French digital automation and energy management firm Schneider Electric says it will move forward with a full takeover of Cambridge-based software company Aveva Group Plc in a deal that values the industrial software maker at about £9.48 billion ($10.7 billion).
Schneider is making an offer of £31 (about $34.8) per share, which represents around 41% premium to Aveva’s closing share price on August 23, when Schneider first revealed his plans to explore a complete takeover. Aveva’s share price was at its all-time high on that day.
Schneider expects the deal to close in 2023.
Almost 60% of Aveva is already owned by Schneider.
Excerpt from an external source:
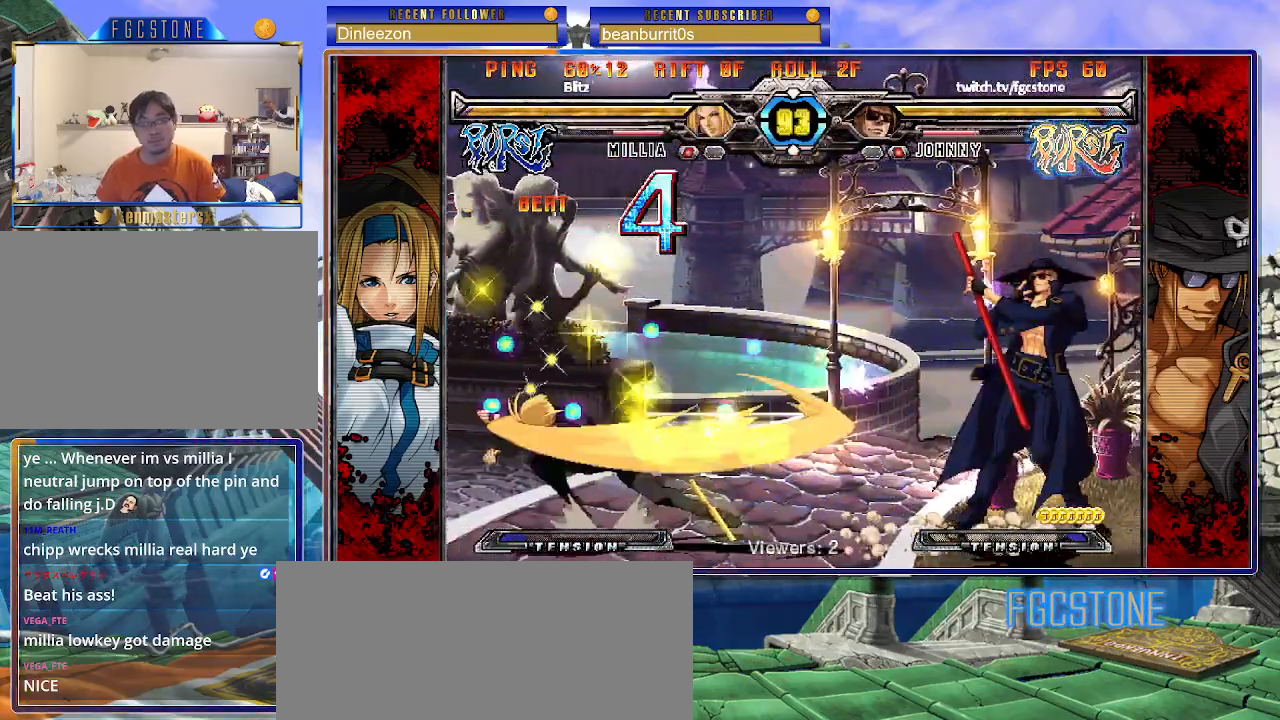
{"buttons": [], "left_stick": "center", "events": [[17, "left_stick", "center"], [83, "left_stick", "right"], [233, "left_stick", "center"], [300, "left_stick", "up-left"], [450, "left_stick", "center"]]}
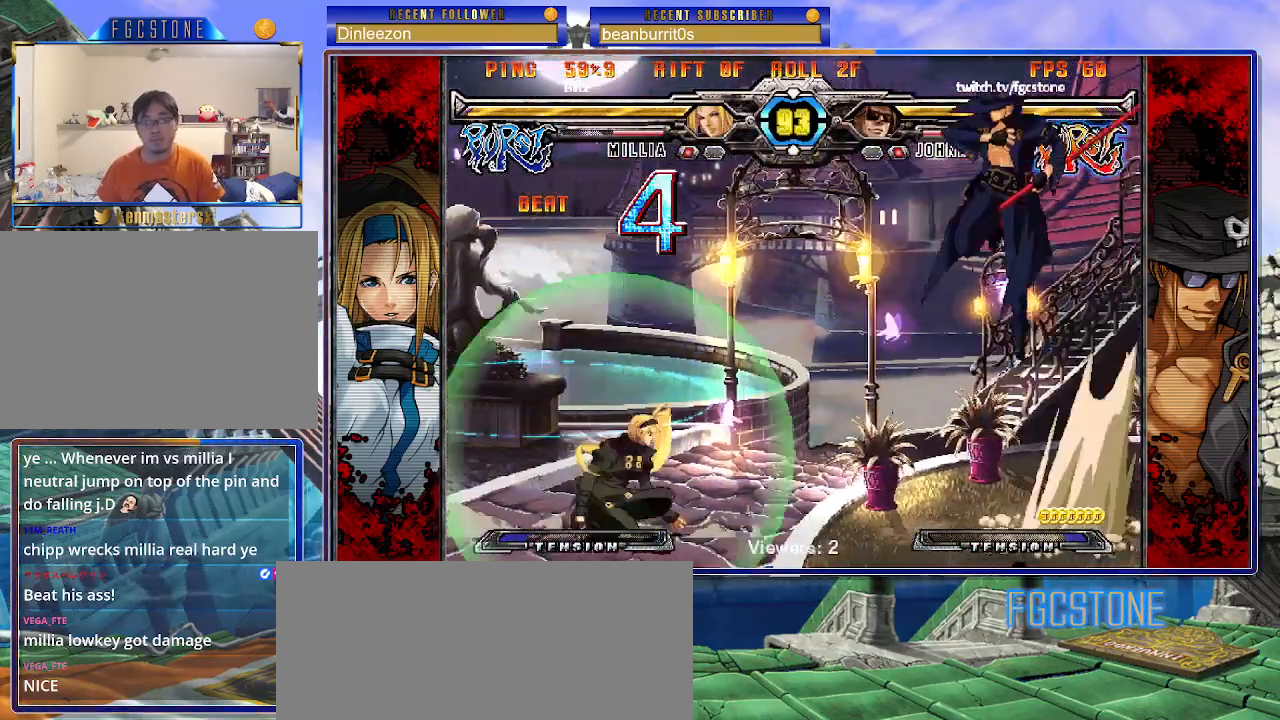
{"buttons": [], "left_stick": "right", "events": [[117, "left_stick", "right"], [367, "HS", "down"], [500, "HS", "up"]]}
In 2017, Schneider completed a reverse acquisition that gave it majority control of Aveva and allowed the British company to keep its London listing. At that time, the French company paid £3 billion for the transaction.
The latest deal means Schneider will acquire the remaining 40% shares in the FTSE 100 Group.
Aveva software will continue to be “totally agnostic” after the deal is completed, meaning it will function with or without Schneider Electric hardware and will remain an independent company, Schneider Electric said.
Additionally, Aveva’s employees won’t be incorporated into the Schneider team.
The strategy, according to the French company, will preserve Aveva’s unique culture as a software company.
Schneider said that gaining full control of Aveva will assist in the expansion of the two businesses by enabling Schneider to combine its own energy proposal with Aveva’s process data and tools.
“Schneider Electric has been a supportive shareholder and partner in the strategic development of Aveva since 2018, most recently in the acquisition of Osisoft, and I am confident that Schneider Electric will continue to build on that legacy,” Philip Aiken, Aveva’s chairman, said. .
Spun out of Cambridge University in the 1960s, Aveva is a FTSE 100 company, with over 6,400 employees. Its software has focused mainly on the energy, manufacturing and infrastructure sectors, although it has expanded beyond that in recent years.
“We are proud of Aveva’s track record in the UK, one of Schneider Electric’s most important and strategic markets, and will maintain its headquarters in Cambridge, allowing us to continue to benefit from the region’s thriving technology community,” Jean-Pascal Tricoire, CEO of Schneider, said.
According to Tricoire, Schneider also wants to work with Aveva to transition to a subscription-based business model and collaborate in areas like R&D.
M&G, a top-20 Aveva stakeholder and owner of 0.75% of the group, said that it would vote against the merger because it undervalued the company’s long-term potential.
Another of Aveva’s top 25 shareholders said they would accept the purchase “through gritted teeth,” adding that it is an example of a more widespread undervaluation of UK stocks.
A group of Aveva directors judged to be independent have recommended Schneider’s offer to Aveva’s minority shareholders. For approval, it will now need at least 75% of minority investors to support it in a vote held in November.
UK tech firms are attractive acquisition targets
The announcement comes at a time when UK tech firms have become attractive acquisition targets for foreign businesses, as a result of the low pound and Brexit slashing valuations. It will leave the London stock market with very few large IT businesses.
Canadian Open Text Corp recently made a $5.1 billion bid for Micro Focus International, NortonLifeLock’s is purchasing Avast, and US private equity group Thoma Bravo recently made an acquisition offer for AI security company Darktrace.
Other potential acquisition candidates in the UK tech sector include Kape Technologies, The Sage Group, Redcentric and Keywords Studios.